§ PROBLEM:
Copy the listing below with "common name" swapped for "vernacular name" everywhere and all else left the same, leaving out the pictures.
━━━ DATA PROVIDED ━━━
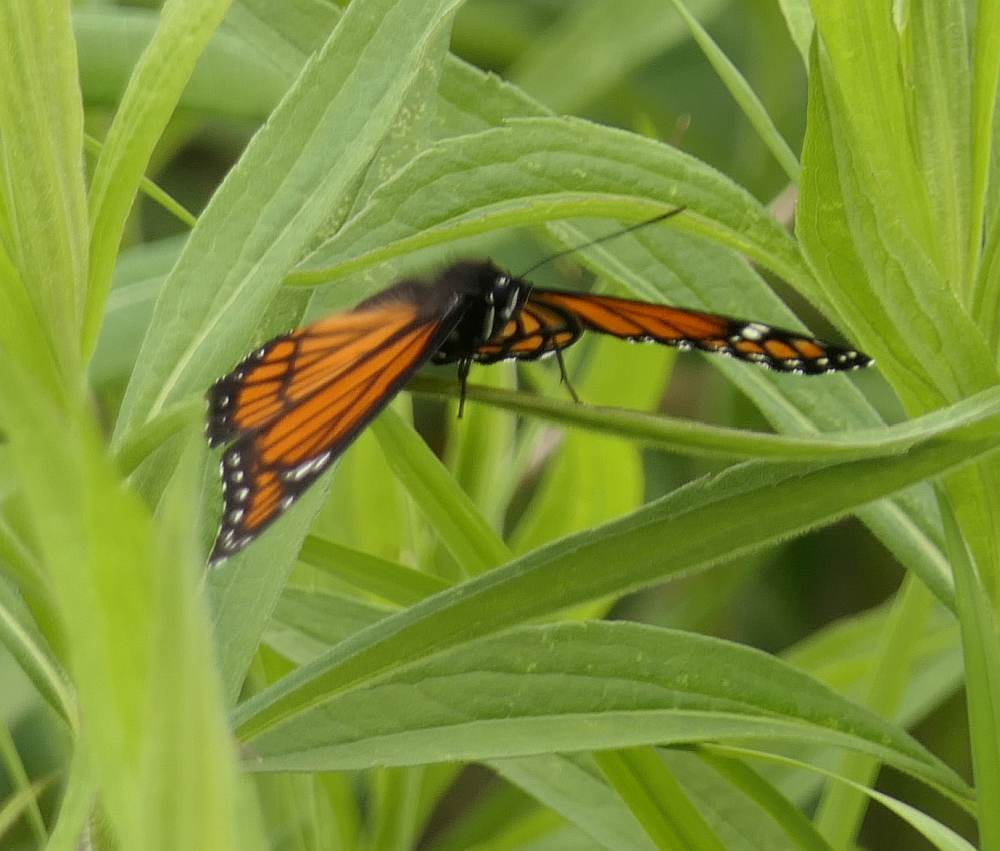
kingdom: Animalia
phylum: Arthropoda
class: Insecta
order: Lepidoptera
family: Nymphalidae
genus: Limenitis
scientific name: Limenitis archippus
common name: Viceroy
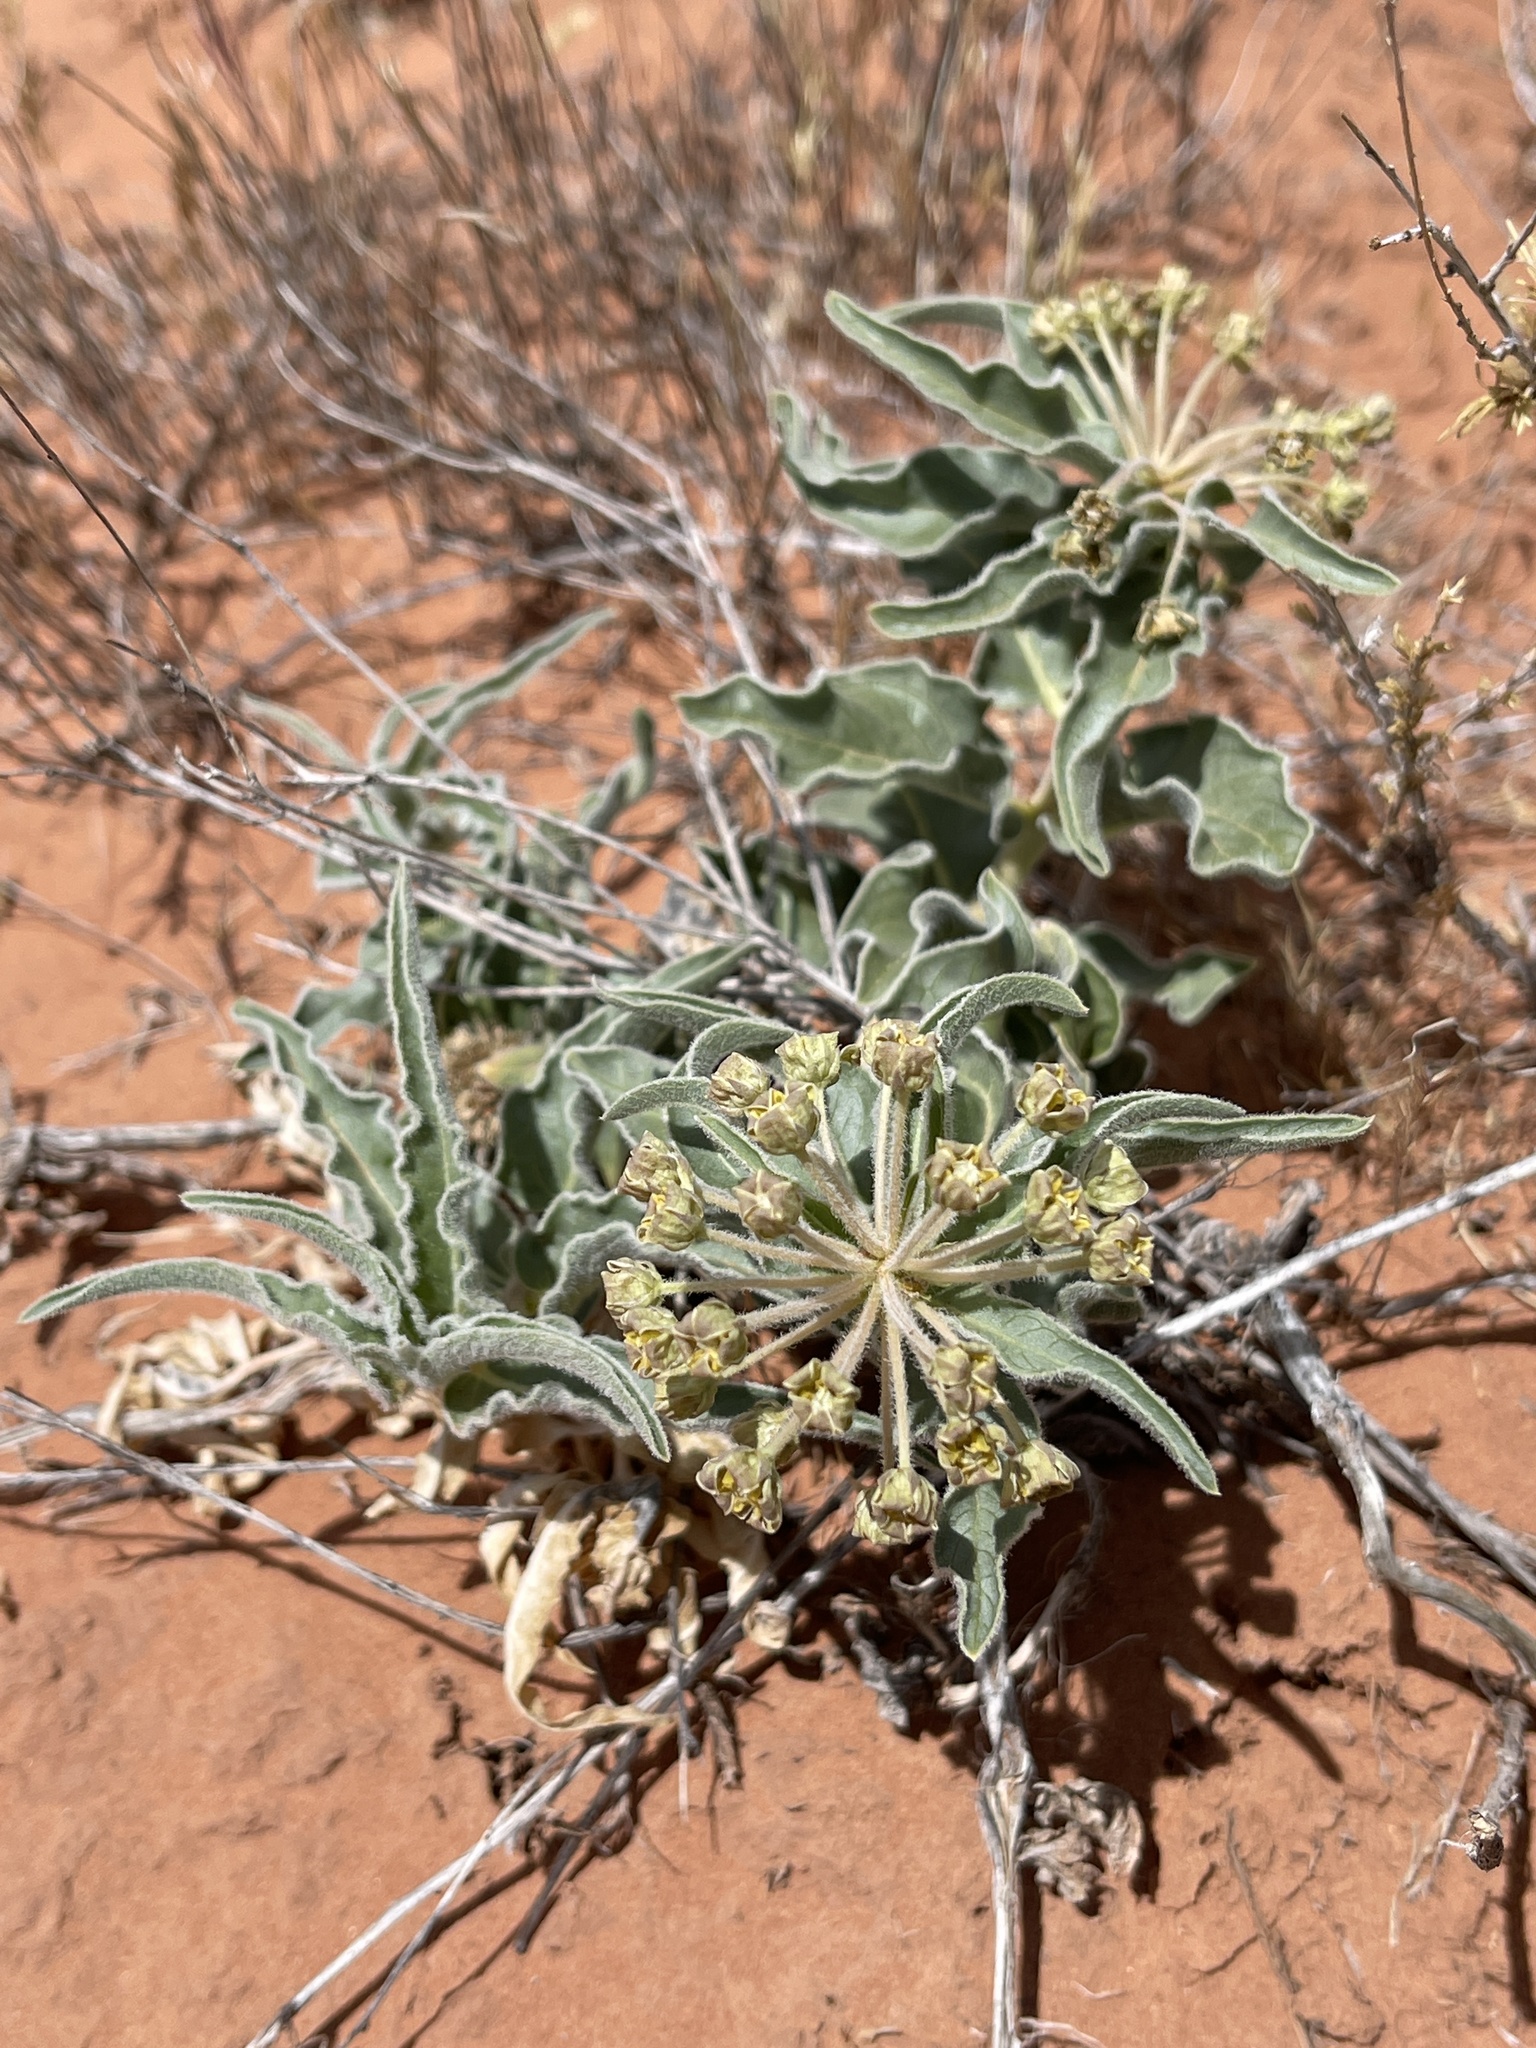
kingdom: Plantae
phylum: Tracheophyta
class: Magnoliopsida
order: Gentianales
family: Apocynaceae
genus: Asclepias
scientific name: Asclepias involucrata
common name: Dwarf milkweed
━━━
§ OUTPUT:
kingdom: Animalia
phylum: Arthropoda
class: Insecta
order: Lepidoptera
family: Nymphalidae
genus: Limenitis
scientific name: Limenitis archippus
vernacular name: Viceroy
kingdom: Plantae
phylum: Tracheophyta
class: Magnoliopsida
order: Gentianales
family: Apocynaceae
genus: Asclepias
scientific name: Asclepias involucrata
vernacular name: Dwarf milkweed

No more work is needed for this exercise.